Ultima Forever: Quest for the Avatar Review

Eurogamer’s Rich Stanton has written an incredibly scathing review of Mythic’s free-to-play RPG Ultima Forever: Quest for the Avatar, which ends with a score of 2/10. Here’s a couple of pretty telling snippets:

The point is not that in-app purchases make this grind easier and faster by giving you better kit and therefore fewer hits to kill enemies. The point is that this is not a fun combat system, whether you’re paying or otherwise – it doesn’t need precision, or strategy, or thought. It’s mindless. Combine this with constant lag, as well as an average frame-rate of 15fps (which can and will drop lower) and the incredibly regular crashes, and you wonder whether this game should have been released at all.

It’s not going too far to say that Ultima Forever’s design goes to some evil places.

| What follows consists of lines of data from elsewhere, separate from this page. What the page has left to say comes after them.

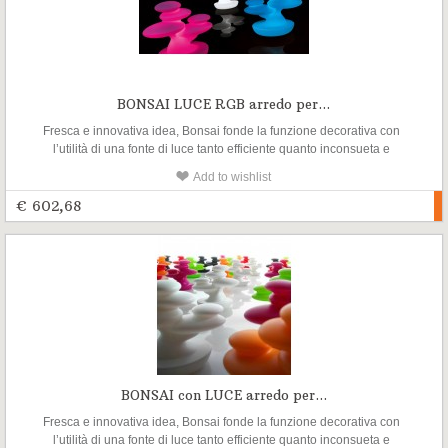
BONSAI LUCE RGB arredo per...
Fresca e innovativa idea, Bonsai fonde la funzione decorativa con
l’utilità di una fonte di luce tanto efficiente quanto inconsueta e
suggestiva. Come un piccolo albero dal design morbido e
Add to wishlist
assolutamente originale, ben si presta ad essere inserito non solo in
ambienti chiusi ma anche in spazi esterni
€ 602,68
BONSAI con LUCE arredo per...
Fresca e innovativa idea, Bonsai fonde la funzione decorativa con
l’utilità di una fonte di luce tanto efficiente quanto inconsueta e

Over time (and regularly) your equipment will degrade. This has to be fixed with silver keys in considerable quantities, so is a constant bleed on your mid-tier currency for nothing other than playing the game. If you make the mistake I did, of clicking ‘repair all’ at the start of a dungeon to save time, you’ll find that it uses Gold Keys for the privilege of saving five taps. Such sleight-of-hand is the rule.

Someone whose opinion I respect told me that this is a game made with love. If love is surface-deep reference, a painted mask to hide behind, then that is true. Ultima’s character has been corrupted and trammelled into a grotesque parody of itself in Ultima Forever. This game is a desecration.

There is an oft-deplored tendency among critics, hated by developers, of reviewing what one thinks should exist rather than assessing what’s there. So I’ll hold my hands up. EA and Mythic; I am truly sorry. But then, I thought I was playing a game called Ultima.